Thursday, November 29, 2007

Amazing Grace

Last week My Hero and I watched Amazing Grace, the film about William Wilberforce's battle to end slavery in England. I highly recommend it. It's rare these days to watch a film that captures me heart and soul...where I can identify with the main character, and admire and respect him, and wholeheartedly agree with his goals. The main characters in most movies I've seen lately have little or no moral fiber. Or are just unrealistic heros, like Jack Bauer in 24, which is actually my favorite TV series ever, I think. And the romantic comedies, which used to be my favorite genre, I almost always have to set aside my actual views of life and how it should be lived in order to attempt to enjoy the story of two divorced people, or sometimes one who is married, or always they're in a relationship of some kind, "finding" each other...and generally the only form of attraction they have for each other is beauty, and shared circumstances, and some sort of emotional connection. I find it mildly entertaining from time to time, but the ones that grab me and suck me in are stories about struggle, and giving oneself to something truly valuable, and the love stories I like to watch are ones where there's an attraction based on beauty of character (Jane Eyre, Pride and Prejudice).

Well. This post was going to be about how I saw such a correlation between the slavery issue of a few generations ago, and the abortion issue today. It gave me a renewed sense of hope that change for the good is possible. It showed me that a nation's moral code is not necessarily always can be built back up.

I was struck by how inane the arguments for slavery sounded. How could they have allowed it? I wondered. How could they not see how barbaric it was? They justified slavery with arguments of "We're actually giving them a better life," and "If we weren't doing it, France would do it and prosper instead of us" and "We have no evidence to show that the Negroes themselves have any objection to the slave trade." And the primary issue that made most of England's leadership want to keep slavery legal was the money involved. It was so lucrative.

I think while many people uphold the abortion option as a convenience (as I'm sure having slaves to do the housework was a convenience to many a British housewife), I'm also convinced that government funding of abortion related causes such as Planned Parenthood is the primary motivation for the big powerful abortion supporters fighting so passionately to keep abortion legal.

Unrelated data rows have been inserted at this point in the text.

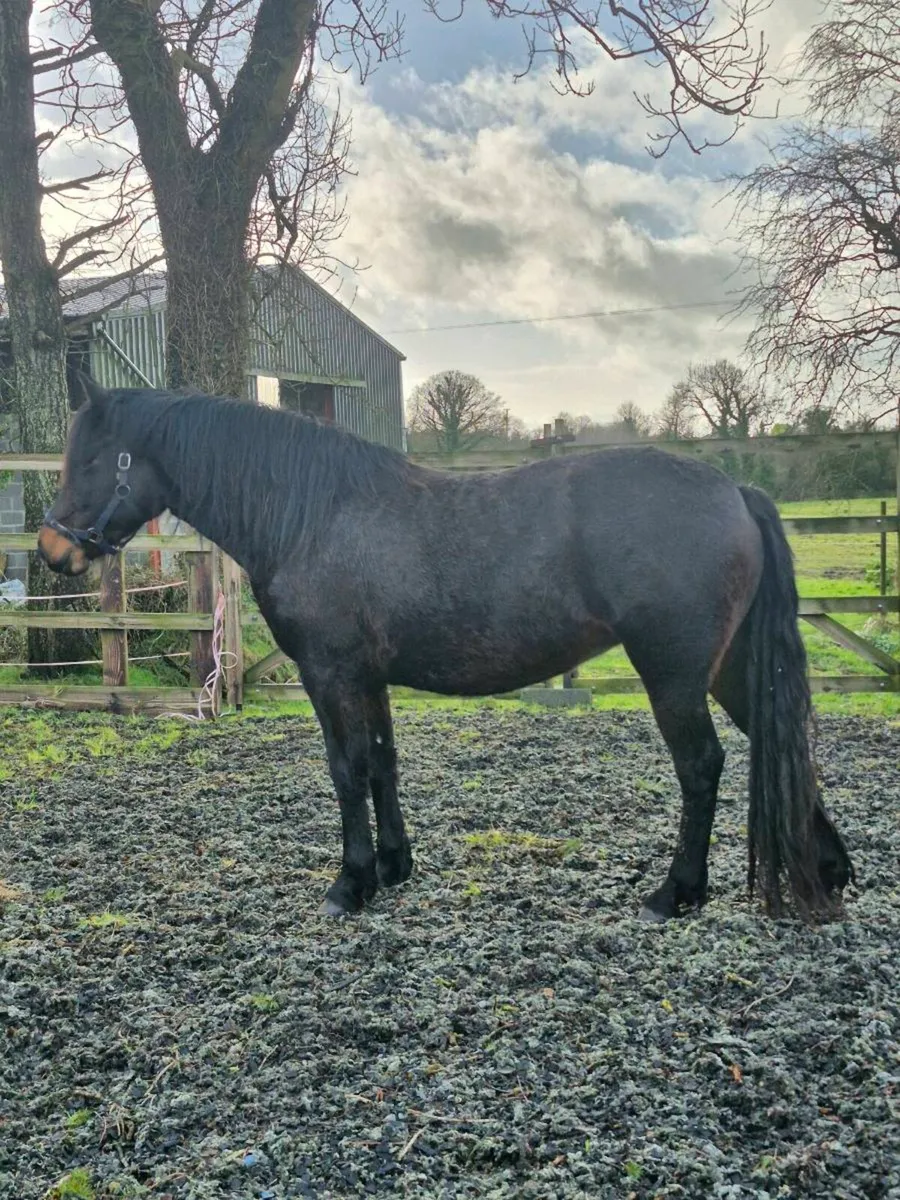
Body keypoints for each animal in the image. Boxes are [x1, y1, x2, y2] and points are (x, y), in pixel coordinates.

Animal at [38, 374, 853, 922]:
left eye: (93, 460)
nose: (52, 548)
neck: (312, 514)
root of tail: (735, 491)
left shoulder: (330, 674)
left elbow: (347, 770)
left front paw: (351, 882)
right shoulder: (369, 678)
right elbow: (381, 764)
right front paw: (394, 865)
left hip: (675, 675)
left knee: (703, 766)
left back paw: (676, 892)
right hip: (731, 667)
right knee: (780, 741)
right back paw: (829, 869)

Our eyes have been opened since Roe vs. Wade, though. Now we can see inside the uterus, now we can keep tiny humans alive in the earliest stages of development. Now the line between life and unborn is blurring, fading...not even there? Our eyes are open. The facts are there. The truth is out. Now we just need a William Wilberforce and an army of people behind him to fight for good to prevail, to fight against the unjust, cruel destruction of these tiny innocent persons.


Nina said...

Sounds like a great movie. Yeah, I wonder if we'd had the medical technology we have today back in the Roe v. Wade days, if abortion would have been legalized.
My son used to love 24, and went through a long spell of never missing an episode. I watched it a few times, but it's way too intense for me. I was on edge the entire time I watched :)

Charlie said...

Amazing Grace is a terrific story. The comparison with abortion is a good one, and I think we already see attitudes about abortion shifting because of the advances in what we know, and the years of work the pro-life forces have put into encouraging women not to abort their babies.

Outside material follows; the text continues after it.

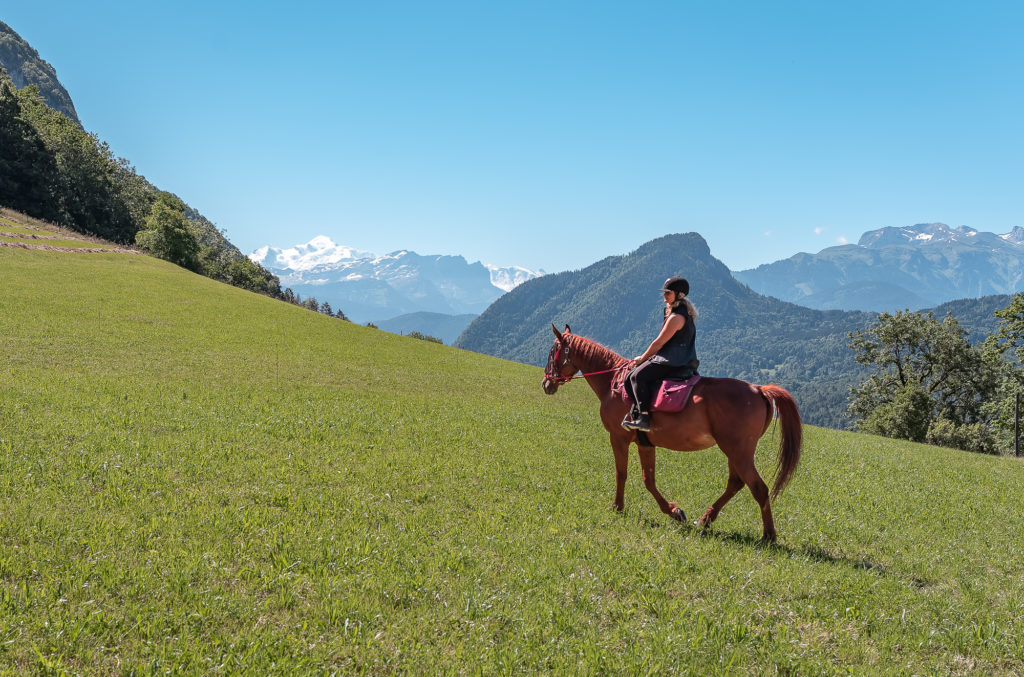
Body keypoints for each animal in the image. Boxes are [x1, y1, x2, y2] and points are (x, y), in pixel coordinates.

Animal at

I'm not very hopeful about changing the laws. But we are changing attitudes, and that's even more important.

bubandpie said...

I loved that movie too. I often wonder about the relationship between individuals like William Wilberforce vs. the historical conditions that allowed abolition to happen. As long as Britain's economy was dependent on slavery, moral persuasion wasn't going to work - but the reverse isn't necessarily true: if it were not for Wilberforce, Britain might have continued to be a slave-owning nation for decades after the collapse of most of their slave-run colonies.